“The age of plastic”, quando c'erano i Buggles
Sull'onda del grandissimo successo - la hit si ascolta ancora ovunque - di “Video killed the radio star”, nel 1980 i Buggles, cioè Trevor Horn e Geoffrey Downes, pubblicano “The age of plastic”, il loro album d'esordio. Ne pubblicheranno un altro l'anno successivo, “Adventures in modern recording”, quando erano entrati negli Yes per rimpiazzare due miti del progressive rock: Jon Anderson e Rick Wakeman (del secondo “Il disco” si è occupato nell'ultima puntata, con l'album su Re Artù e i cavalieri della tavola rotonda).
“The age of plastic”, che quest'anno ha spento quaranta candeline, è un concept dal tema fantascientifico sulla vita nel futuro, probabilmente ispirato da “I robot” degli Alan Parsons Project. Nonostante la hit che conteneva, non bissò lo straordinario successo del 45 giri. Come detto, però, servì al duo inglese per farsi notare ed entrare in un gruppo leggendario come quello degli Yes.
Protagonista del concept è il mondo della tecnologia, seducente e insidioso allo stesso tempo, descritto specialmente in “I love you (Miss Robot)”. Tra i brani di un disco che, comunque, è entrato nella storia della musica pop o synth pop, visto il massiccio uso di sintetizzatori, c'è anche “Kid Dynamo”, nel singolo lato b di “Video killed the radio star” (pezzo di cui questa rubrica si è occupata l'anno scorso), sull'influenza dei mass media. Ma, soprattutto, va ricordato “Elstree”, titolo preso in prestito dal nome di una storica società di produzione cinematografica inglese. Negli Elstree studios di Borehamwood, che all'epoca si chiamavano Emi Studios e che oggi sono in declino, Stanley Kubrick girò “Shining”.

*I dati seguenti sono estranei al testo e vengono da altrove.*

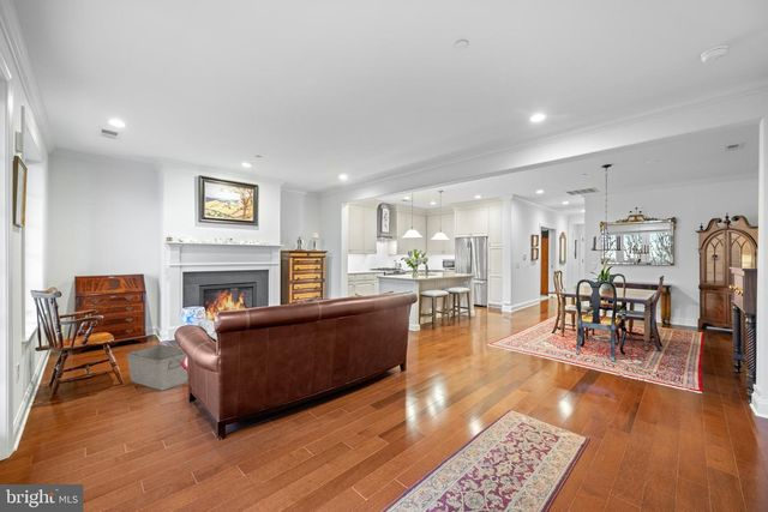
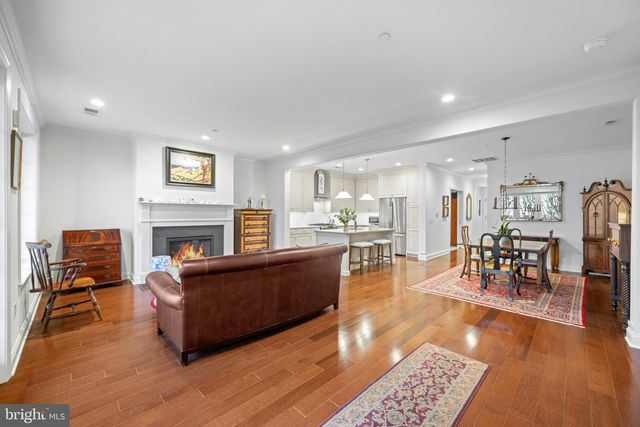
- storage bin [126,344,190,392]
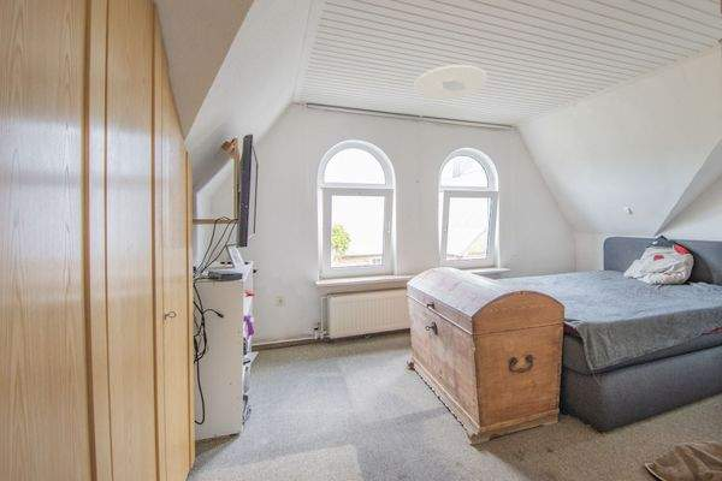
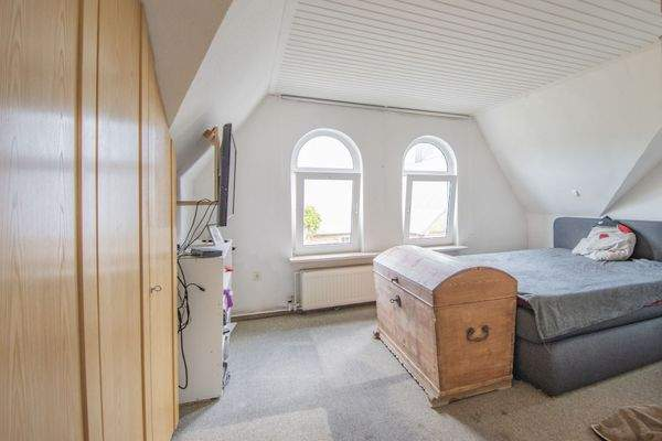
- ceiling light [413,64,489,101]
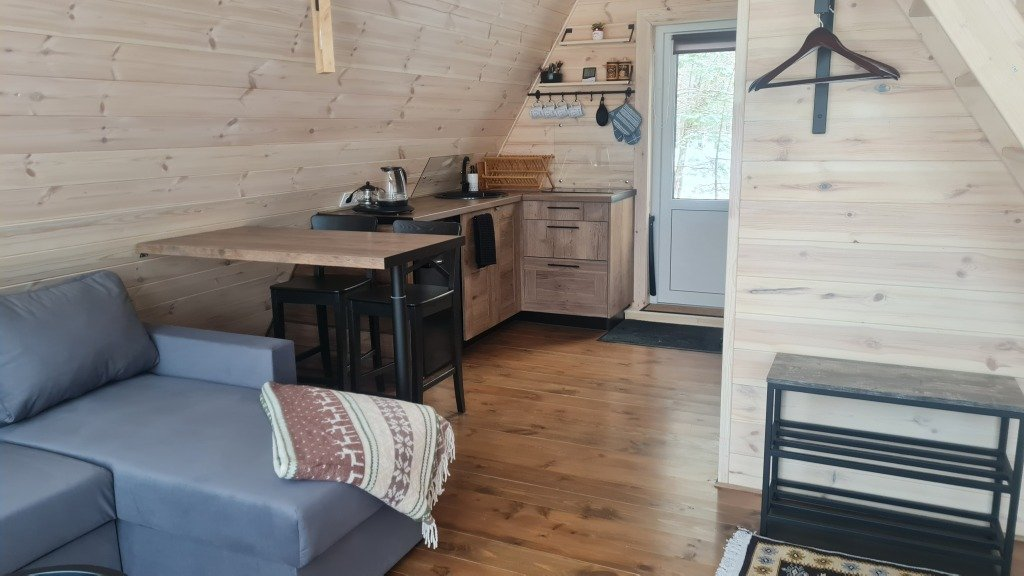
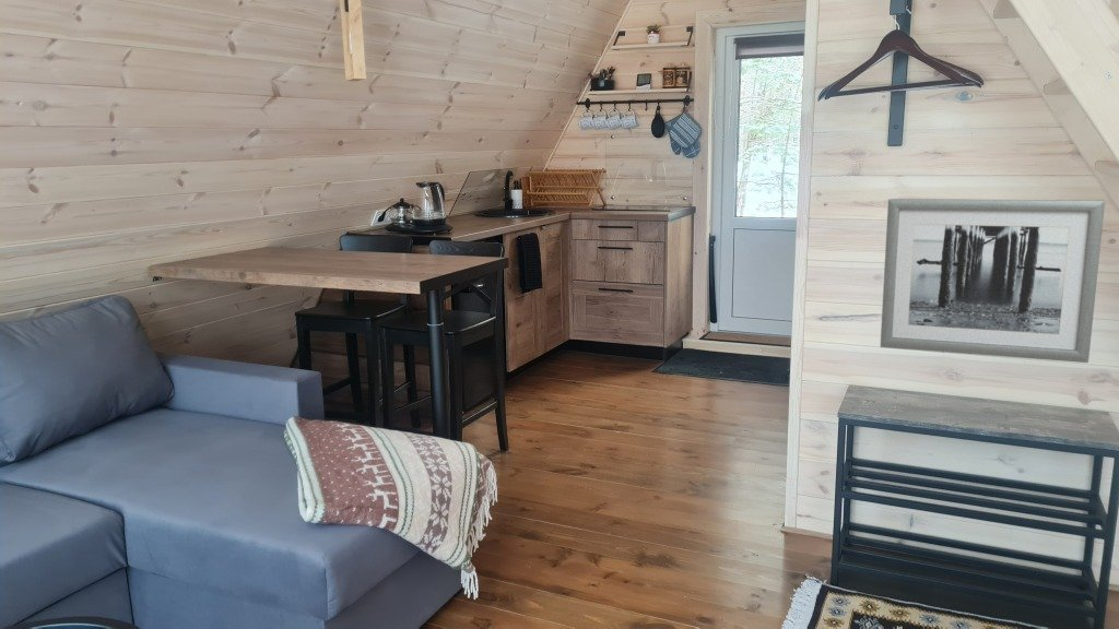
+ wall art [880,198,1106,364]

Il brano racconta la storia di un attore fallito (il ritornello fa: “Elstree, remember me, I had a part in a B movie”) come “Video killed the radio star” era incentrato su una star della radio, “uccisa” dall'avvento della televisione. “Elstree” passò spesso in radio anche in Italia, è orecchiabile, ironica e ha un gran bel finale.
Oggi Horne fa soprattutto il produttore, ma nel 2013 ha curato gli arrangiamenti per alcuni brani di Renato Zero, mentre Downes ha continuato a suonare. Nonostante il loro successo sia legato a un periodo ormai piuttosto lontano, i due hanno ancora un posto nella storia del pop.